Niyesini anlatayım mı?
Bildiğiniz gibi insanın beyninde oksitosin adlı bir hormon var.
Buna popüler dilde 'sevgi hormonu' deniyor.
İnsanlar sevdikleri bir kişiyi gördüklerinde oksitosin seviyesi
yükseliyor. En büyük artış ise sevgililerini veya çocuklarını
gördüklerinde oluyor; oksitosin seviyesi yüzde 50'den fazla
artıyor.
Bu yaklaşımı bilimciler köpeklere ve kedilere de uyguladılar. Sonuç
ne çıktı dersiniz?
Köpek sahibini gördüğünde oksitosin seviyesinde yüzde 60'a yaklaşan
bir artış oluyor. Yani köpek sahibini gerçekten seviyor. (Jeffrey
Moussaieff Masson Köpekler Aşk Hakkında Asla Yalan Söylemez
kitabını boşuna yazmadı.)
Kedilerde ise bu artış en fazla yüzde 12'yi buluyor. O da hepsinde
değil, bazılarında. Bazı kedilerde ise hiçbir değişiklik
olmuyor.
İstisnaları bir yana koyup 'kutuplaştırıcı' bir ifadeyle söylersek:
Kediler insanları sevmiyor. Köpekler ise seviyor.
İnsan-köpek ilişkisinde problematik bir durum yok. Basit bir ilişki
bu: Biz onları seviyoruz, onlar bizi seviyor, birlikte yaşayıp
gidiyoruz.
İnsan-kedi ilişkisi ise farklı: Çoğu kez karşılıklı değil bu
ilişki. Dengesiz bir durum var. Bir taraf (insan) seviyor, diğer
taraf (kedi) sevmiyor ya da azıcık hoşlanıyor.
Bu dengesiz durum bana, psikolojik açıdan asıl incelenmesi gereken
tarafın kediseverler olduğunu düşündürüyor. Sevilmediklerini (ve
sevilmeyeceklerini) bile bile niye kedilerin arkasından
koşturuyorlar? Bu umutsuz ve umarsız çaba niye?
"Bak çabalarım yine boşa gitti, ne yaptımsa sevgime karşılık
bulamadım" diyebilmek için mi?
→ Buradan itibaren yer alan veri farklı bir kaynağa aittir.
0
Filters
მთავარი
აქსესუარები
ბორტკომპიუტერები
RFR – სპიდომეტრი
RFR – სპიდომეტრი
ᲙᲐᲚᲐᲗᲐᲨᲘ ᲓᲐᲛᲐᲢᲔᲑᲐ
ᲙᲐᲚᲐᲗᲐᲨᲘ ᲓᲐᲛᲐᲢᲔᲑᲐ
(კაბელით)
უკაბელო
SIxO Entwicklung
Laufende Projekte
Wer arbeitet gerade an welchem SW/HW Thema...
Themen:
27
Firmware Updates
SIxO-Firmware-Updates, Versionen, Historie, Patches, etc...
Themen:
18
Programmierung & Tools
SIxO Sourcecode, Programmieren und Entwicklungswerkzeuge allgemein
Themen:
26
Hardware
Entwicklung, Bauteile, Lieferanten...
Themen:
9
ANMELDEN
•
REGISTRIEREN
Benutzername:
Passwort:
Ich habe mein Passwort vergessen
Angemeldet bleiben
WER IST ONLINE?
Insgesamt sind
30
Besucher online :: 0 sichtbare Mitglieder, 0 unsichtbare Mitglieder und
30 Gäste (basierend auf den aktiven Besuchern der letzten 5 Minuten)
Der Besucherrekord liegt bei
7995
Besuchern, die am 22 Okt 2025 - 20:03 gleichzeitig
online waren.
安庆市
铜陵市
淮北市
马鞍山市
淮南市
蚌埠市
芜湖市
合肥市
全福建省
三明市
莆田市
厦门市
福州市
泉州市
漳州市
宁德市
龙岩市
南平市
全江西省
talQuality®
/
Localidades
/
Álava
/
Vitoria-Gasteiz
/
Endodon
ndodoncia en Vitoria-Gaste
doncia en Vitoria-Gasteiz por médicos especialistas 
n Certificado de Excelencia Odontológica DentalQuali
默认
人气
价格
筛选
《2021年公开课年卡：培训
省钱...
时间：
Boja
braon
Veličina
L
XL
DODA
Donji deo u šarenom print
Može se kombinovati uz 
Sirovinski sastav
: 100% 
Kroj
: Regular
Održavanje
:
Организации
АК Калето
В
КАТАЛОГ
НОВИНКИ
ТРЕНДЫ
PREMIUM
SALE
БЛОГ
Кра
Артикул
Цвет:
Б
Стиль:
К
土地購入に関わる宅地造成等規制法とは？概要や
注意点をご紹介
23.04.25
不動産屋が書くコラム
Yoksa insanları değil, mekanları
seven, dolayısıyla bizi terk etmiyormuş izlenimi veren kedinin
yarattığı yanılsama yüzünden mi? Hangisi?
***
Hayır, daha çok okuyoruz ama...
Tiyatrocu Nejat Uygur'un 90'ıncı yaş günü vesilesiyle oğlu Behzat
Uygur, Instagram'a aşağıda gördüğünüz eski bir fotoğrafı koymuş.
Siyah-beyaz fotoğrafta bütün Uygur ailesi (yedi kişi) kitap
okumakta...
Behzat Uygur fotoğrafa şu notu düşmüş:
"Bizim ev. 1969 yılı olsa gerek. O zamanlar akıllı telefon yoktu
tabii..."
Şu sözler de ona ait: "O dönemde bizim evde kitap okuma saati
vardı... Okuduktan sonra da kompozisyon yazardık."